Santa Fe New Music launched its third season on Friday, November 8, 2002
at 8:00 pm at the Santuario de Guadalupe in Santa Fe, with the performance
of , SFNM Artistic Director John
Kennedy's chamber cantata for countertenor/baritone, string quartet, and
percussion, written for and sung by the remarkable New York-based singer
Bruce Rameker.
Utilizing texts
by Walt Whitman, Kenneth Patchen, Joy Harjo, Gary Snyder, and others, One Body premiered in New York in 1998,
and has subsequently been performed at the Spoleto Festival USA in Charleston,
SC. Of the piece, The Charleston Post and Courier has written: "Kennedy has crafted a work of truth and beauty more
lasting than even he knows."
Released as a CD in 2000, One Body is
a frequently requested selection on the nationally syndicated "New
Sounds Live" radio program produced by WNYC in New York.
Also on this program, which repeated on Sunday, November 9, also at
8:00, was the world premiere of Webassin,
by the Emmy-winning, Minnesota composer Steve Heitzeg. The title is from
the Objibwe phrase: "I am carried by the wind." An "old
music" selection, Caritas Habundat in Omnia,
written in the 13th century by Hildegard von Bingen, was also performed
by Rameker, in his crystalline countertenor voice.

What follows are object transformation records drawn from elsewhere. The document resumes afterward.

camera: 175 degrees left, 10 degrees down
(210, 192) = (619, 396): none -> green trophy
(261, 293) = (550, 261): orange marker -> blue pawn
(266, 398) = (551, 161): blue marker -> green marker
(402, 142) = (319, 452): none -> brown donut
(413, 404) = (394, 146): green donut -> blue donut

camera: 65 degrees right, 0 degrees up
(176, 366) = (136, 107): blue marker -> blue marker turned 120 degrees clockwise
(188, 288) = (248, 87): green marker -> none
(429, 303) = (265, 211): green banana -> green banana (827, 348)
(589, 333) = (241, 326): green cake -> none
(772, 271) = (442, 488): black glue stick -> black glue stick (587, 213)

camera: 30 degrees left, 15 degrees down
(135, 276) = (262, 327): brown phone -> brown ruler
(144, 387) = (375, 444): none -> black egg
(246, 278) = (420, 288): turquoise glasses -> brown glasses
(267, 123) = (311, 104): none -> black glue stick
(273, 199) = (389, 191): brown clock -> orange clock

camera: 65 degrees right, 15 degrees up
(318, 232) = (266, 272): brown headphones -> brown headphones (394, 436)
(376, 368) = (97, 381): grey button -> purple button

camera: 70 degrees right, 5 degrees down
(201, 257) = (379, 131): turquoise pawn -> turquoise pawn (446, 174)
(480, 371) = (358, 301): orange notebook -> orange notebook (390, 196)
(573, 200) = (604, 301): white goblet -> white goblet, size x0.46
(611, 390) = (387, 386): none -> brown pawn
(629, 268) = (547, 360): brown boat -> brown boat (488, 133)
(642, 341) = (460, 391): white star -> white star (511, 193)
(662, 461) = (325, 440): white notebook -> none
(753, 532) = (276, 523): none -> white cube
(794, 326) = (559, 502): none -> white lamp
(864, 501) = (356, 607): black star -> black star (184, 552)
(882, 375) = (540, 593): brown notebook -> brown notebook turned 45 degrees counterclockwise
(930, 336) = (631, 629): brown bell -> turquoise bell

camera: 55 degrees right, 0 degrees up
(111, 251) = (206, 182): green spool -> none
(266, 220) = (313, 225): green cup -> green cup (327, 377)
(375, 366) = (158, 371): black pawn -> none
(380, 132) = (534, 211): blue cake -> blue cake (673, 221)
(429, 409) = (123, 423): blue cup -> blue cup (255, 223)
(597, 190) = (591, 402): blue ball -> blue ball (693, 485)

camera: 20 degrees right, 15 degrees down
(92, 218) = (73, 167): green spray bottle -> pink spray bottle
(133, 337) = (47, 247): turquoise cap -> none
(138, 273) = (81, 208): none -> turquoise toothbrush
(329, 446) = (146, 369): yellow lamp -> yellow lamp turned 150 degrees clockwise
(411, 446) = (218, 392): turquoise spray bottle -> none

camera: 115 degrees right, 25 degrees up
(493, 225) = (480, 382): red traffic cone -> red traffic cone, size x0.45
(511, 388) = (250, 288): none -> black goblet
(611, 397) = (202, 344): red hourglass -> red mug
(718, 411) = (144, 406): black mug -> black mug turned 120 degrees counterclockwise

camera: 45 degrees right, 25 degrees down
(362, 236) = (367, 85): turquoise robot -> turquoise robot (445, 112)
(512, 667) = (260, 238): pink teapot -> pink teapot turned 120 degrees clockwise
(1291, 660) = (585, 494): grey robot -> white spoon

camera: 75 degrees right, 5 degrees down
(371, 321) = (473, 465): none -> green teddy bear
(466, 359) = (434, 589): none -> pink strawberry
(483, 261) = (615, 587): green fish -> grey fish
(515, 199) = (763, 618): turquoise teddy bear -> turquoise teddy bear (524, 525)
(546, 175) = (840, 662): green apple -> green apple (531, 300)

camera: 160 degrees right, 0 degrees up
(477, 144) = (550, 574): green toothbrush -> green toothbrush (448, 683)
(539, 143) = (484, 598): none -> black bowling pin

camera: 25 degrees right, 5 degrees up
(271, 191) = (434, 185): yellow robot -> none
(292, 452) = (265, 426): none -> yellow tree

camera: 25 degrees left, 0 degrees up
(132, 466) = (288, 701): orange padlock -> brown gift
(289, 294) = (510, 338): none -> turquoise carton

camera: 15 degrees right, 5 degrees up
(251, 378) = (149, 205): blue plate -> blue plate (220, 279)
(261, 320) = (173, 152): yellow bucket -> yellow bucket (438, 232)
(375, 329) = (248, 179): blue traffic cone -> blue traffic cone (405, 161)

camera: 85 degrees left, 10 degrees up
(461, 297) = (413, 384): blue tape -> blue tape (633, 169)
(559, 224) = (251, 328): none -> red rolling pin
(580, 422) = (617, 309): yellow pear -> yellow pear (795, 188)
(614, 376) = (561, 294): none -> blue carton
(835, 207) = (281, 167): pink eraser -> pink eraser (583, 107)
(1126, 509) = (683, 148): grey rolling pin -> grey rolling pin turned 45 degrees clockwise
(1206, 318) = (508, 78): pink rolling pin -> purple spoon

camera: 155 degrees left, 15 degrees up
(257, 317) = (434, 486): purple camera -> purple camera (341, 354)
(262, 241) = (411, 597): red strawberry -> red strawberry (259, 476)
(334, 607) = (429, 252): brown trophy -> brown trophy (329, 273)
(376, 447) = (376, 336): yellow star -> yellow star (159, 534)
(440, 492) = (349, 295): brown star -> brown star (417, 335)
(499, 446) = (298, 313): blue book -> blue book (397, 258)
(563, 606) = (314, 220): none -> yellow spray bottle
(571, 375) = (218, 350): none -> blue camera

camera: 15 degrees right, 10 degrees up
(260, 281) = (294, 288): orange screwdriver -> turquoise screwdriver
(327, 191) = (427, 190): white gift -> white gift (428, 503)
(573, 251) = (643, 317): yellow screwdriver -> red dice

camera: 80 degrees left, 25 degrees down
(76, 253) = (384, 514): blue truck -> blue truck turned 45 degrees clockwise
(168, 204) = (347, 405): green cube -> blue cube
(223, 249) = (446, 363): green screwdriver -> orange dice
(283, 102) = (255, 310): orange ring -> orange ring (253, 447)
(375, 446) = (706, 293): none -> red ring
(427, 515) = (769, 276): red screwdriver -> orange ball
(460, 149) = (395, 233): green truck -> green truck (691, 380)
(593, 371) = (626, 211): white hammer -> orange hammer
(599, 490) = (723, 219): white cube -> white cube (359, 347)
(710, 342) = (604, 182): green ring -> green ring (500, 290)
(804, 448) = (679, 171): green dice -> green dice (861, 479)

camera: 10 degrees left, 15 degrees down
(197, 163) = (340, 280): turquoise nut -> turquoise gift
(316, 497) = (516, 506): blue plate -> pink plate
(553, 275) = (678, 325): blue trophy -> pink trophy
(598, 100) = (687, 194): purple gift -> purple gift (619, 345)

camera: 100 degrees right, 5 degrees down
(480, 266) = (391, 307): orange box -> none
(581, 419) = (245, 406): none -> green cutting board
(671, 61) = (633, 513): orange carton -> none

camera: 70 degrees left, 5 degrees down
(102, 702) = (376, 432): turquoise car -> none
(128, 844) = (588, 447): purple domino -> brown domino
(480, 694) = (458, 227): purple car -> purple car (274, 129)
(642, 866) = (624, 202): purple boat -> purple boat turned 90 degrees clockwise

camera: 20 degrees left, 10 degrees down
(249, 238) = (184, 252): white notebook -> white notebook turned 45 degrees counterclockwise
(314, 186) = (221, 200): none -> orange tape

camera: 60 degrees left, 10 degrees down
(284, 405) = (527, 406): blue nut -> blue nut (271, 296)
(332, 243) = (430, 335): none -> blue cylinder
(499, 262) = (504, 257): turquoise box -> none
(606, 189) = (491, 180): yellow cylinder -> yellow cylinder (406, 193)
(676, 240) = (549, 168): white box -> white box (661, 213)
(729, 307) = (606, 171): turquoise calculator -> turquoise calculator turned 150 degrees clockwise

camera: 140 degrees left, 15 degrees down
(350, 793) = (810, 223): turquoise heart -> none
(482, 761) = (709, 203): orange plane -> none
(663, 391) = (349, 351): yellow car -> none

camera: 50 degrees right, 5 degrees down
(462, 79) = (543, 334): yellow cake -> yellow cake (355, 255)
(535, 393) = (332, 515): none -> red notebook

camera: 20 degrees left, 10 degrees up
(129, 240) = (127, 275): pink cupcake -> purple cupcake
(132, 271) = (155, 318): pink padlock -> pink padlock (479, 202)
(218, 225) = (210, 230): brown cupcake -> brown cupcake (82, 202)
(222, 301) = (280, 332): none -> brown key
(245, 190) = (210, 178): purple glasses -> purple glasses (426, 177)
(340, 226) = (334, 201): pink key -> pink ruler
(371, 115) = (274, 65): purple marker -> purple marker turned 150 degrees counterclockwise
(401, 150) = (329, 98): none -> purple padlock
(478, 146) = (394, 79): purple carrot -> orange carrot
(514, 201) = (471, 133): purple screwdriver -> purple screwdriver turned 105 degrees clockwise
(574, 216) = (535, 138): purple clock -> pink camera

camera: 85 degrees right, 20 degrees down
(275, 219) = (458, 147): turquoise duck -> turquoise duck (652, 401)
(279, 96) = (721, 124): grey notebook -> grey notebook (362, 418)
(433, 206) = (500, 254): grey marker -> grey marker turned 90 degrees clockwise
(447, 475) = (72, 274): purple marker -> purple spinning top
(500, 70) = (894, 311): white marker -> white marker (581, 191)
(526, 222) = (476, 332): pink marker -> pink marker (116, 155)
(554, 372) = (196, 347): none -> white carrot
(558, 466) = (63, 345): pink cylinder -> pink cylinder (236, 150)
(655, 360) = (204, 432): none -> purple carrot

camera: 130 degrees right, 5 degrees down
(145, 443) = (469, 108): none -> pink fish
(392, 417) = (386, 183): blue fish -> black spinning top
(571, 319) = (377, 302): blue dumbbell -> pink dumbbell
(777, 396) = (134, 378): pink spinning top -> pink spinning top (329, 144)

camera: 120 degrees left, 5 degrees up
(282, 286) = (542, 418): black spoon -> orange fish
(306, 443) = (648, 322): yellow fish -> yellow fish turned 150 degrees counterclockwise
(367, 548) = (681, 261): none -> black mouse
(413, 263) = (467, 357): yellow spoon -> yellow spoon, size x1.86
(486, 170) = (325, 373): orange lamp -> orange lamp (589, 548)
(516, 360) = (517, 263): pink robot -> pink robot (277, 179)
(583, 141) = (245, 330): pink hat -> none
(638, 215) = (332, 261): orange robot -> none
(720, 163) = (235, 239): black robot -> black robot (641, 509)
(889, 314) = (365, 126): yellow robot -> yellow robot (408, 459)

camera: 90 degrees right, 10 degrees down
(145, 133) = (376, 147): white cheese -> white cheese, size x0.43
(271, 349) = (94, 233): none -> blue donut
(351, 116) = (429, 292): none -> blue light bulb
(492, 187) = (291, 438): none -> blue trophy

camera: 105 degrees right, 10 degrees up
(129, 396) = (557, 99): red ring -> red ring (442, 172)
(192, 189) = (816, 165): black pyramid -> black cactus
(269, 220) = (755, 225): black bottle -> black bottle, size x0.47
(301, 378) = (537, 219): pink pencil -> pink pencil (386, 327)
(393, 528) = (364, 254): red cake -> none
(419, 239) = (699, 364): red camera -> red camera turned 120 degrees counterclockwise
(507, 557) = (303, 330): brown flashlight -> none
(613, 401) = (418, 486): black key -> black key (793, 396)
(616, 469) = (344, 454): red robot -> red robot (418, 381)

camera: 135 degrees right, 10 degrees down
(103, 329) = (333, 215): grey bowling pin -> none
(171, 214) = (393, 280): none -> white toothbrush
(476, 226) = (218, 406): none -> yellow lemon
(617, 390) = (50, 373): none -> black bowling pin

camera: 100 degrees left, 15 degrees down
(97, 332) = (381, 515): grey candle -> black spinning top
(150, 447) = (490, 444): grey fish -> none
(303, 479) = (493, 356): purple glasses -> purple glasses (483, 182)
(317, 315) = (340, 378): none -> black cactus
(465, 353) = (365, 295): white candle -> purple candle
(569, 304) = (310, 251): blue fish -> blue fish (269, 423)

"It may surprise some that an organization dedicated to new music
would program something from the medieval ages," says Kennedy, "but
it is precisely unfolding these sorts of esthetic and thematic relationships
across the centuries that helps us contextualize the music of today."
Program Notes
Prior to 1998, most of my music followed modernist notions of abstraction
and system molded by rationalized modes of expression. In that year, a
number of life-events (including parenthood) compelled me to make a piece
that I had probably been holding back for a long time, and that perhaps
might be considered more self-expressive. It was important to me that
if I went this direction, that it represent shared belief more than individual. One Body evolved from this sensibility,
and also from the idea of writing a work for Bruce Rameker in which he
could use both is baritone and countertenor range. As I selected texts,
most of which I had loved for a very long time, I began to think of the
work as a chamber cantata.
The notion of a cantata implies religious overtones, and people have
sometimes asked me if I think of this work as religious. And in an expansive
sense of religious, the answer is yes—especially in a world where
for many people, traditional religions are not always adequate for expressing
t heir sense of the spiritual and the sacramental. The texts woven together
here seem in essence pan-religious, expressive of belief shared in many
times and cultures, including our culture today. That said, my introduction
to this piece in the score is as follows:
"In recent years, the work of ecobiologists
such as James Lovelock have helped foster a view of the Earth as a
single living entity, Gaia, 'self-regulating and endowed with faculties
and powers far beyond those of its constituent parts.' This scientific
point of view complements the spiritual perspectives from many cultures
and times, and offers the possibility of reinvigorating in contemporary
culture a sacramental view of life.
"As one who shares this sensibility,
I sought with One Body to express not only the spiritual dimensions
of this notion, but also to address conflicting cultural conditioning,
such as stereotypes of gender, division by species, and the fallacy
of "race." I also wanted to unite a collection of texts
by multiple authors, a modern liturgy of secular humanism which joins
spirituality with intellectual freedom.
The five movements of One Body are connected
without break. Within these movements are instrumental transitions
which serve as reflections or prayers: a viola solo (speaking to difference
and ambiguity), cello solo (to the soul, anima), percussion duo (to
the Earth), violin duo (to the great mysteries), and string quartet
(to love and the ancestors.)"
It is a special occasion to present this work in the Santuario de
Guadalupe, the home of the Virgen de Guadalupe, "the mother of the
new creation," and a relatively recent religious figure who brings
love, unity, and meaning to mestizo. The two short works which begin this
concert are kindred spirits. Hildegard wrote her music long before la
Guadalupina appeared, but she too speaks of the religious impulse growing
from Mother Earth. Steve Heitzeg is a Minnesota composer with a rich body
of work dedicated to the love of earth and life. As Kenneth Patchen says,
"We may join the thinking which is eternally around us."